# I need to AX you a question..



## RICKJJ59W (Aug 3, 2009)

Paul found this metal detecting.He found it near the river.Does any one have a clue what era this was from? Did it scalp any pale faces etc


----------



## cc6pack (Aug 3, 2009)

The only thing that AX scalped was somebody's roof[]


----------



## RICKJJ59W (Aug 3, 2009)

Maybe the roof of a tee pee [8D]


----------



## bubbas dad (Aug 3, 2009)

is it the shape of a wedge or is it flat on one side like a ramp. it looks like the hatchet my grandfather had that was for making wooden shingles.


----------



## capsoda (Aug 3, 2009)

It looks like a roofing hatchet. Like the one I had in Boy Scouts. Oh, excuse me, that would be the People Scouts or is it still Boy Scouts???


----------



## GuntherHess (Aug 3, 2009)

IF it tells you anything I have dug basically the same head in mid 1700s sites. You can probably find the same thing new in some hardware stores.
 When a design works well there isnt much need to evolve , just ask a shark[]

 No need to be concerned about the boy scouts, they are as backward as ever. But my kid still has fun, he doesnt worry about politics.


----------



## surfaceone (Aug 3, 2009)

Hello Rick,

 Is it brass? It looks like it might have that verdigris patina. Is the "hammer" end solid or shaped like a pipe bowl? Is the "hammer" end fluted? It certainly has the shape of a shingle hatchet, but similar hatchet shapes were Indian trade goods, expecially in brass.They were often pretty decorative.


----------



## RICKJJ59W (Aug 3, 2009)

He is going to do electrolysis on it then I will tell you what it is made of.


----------



## Btl_Dvr (Aug 4, 2009)

If he has to do electolysis on it then it pretty much tells you  what it's made of, that and the nice "patina" of iron oxide.
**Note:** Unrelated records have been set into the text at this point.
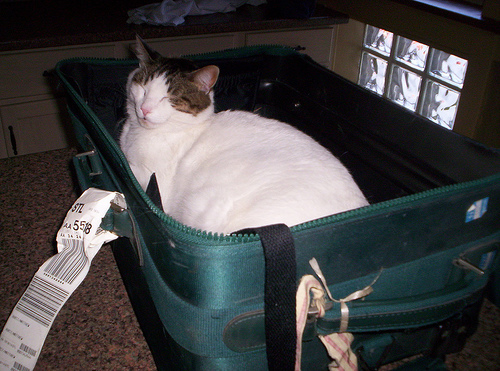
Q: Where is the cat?
A: In the suitcase.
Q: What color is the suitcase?
A: Green.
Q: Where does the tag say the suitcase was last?
A: STL.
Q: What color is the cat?
A: Brown and white.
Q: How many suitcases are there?
A: 1.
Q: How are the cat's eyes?
A: Closed.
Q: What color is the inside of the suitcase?
A: Black.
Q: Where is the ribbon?
A: On the suitcase handle.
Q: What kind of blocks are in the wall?
A: Glass.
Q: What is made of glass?
A: The wall.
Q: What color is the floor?
A: Brown.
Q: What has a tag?
A: The luggage.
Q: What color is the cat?
A: Brown black and white.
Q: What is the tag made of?
A: Paper.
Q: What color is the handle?
A: Dark green.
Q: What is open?
A: The luggage.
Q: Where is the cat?
A: In a suitcase.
Copper or brass would have more of a green patina.
 Jay


----------



## capsoda (Aug 4, 2009)

The whole in the bottom of the blade pretty well gives it away as post 1900. The hole was used to pull wire box nails and wouldn't work on hand made or cut nails because they didn't have a head and were made of iron.


----------



## RICKJJ59W (Aug 4, 2009)

So its safe to say it didn't scalp one of Custer's men?[]


----------



## capsoda (Aug 4, 2009)

Nope, Custer's men was all pistol whipped.


----------



## Richard White (Aug 5, 2009)

Both hand made and cut nails often were headed.


----------



## Just Dig it (Aug 5, 2009)

a scout is...Trustworthy Loyal Helpful Friendly Courteous Kind Obedient Cheerful Thrifty Brave Clean and Reverent...i miss camping in cachalot.


----------



## capsoda (Aug 5, 2009)

But you ain't likely to pull an anvil hammered head on a cut nail wit a round hole in a roofing hatchet. I have a hand full of forged nails around here that I forged myself. My dad had an anvil that you could make three different sizes.

 They were called utility hatchets when I was a kid and most kids I grew up with knew how to use them


----------



## RICKJJ59W (Aug 5, 2009)

> ORIGINAL:  Richard White
> 
> Both hand made and cut nails often were headed.


 


 cool..the next time I see one of them I hope a hunk of wood is wrapped around it. [8D] (wood liner)


----------



## cc6pack (Aug 5, 2009)

Rick

 I took a better look at the ax it's iron. You may be able to bring a maker with electrolysis. Good luck


----------



## Richard White (Aug 9, 2009)

Rick:  Somewhere I have a chunk of wood from near the center of a tree with an embedded hand-wrought iron nail in it.  The tree grew completely around the nail.  I'll see if I can find it and take a picture.

 Rich


----------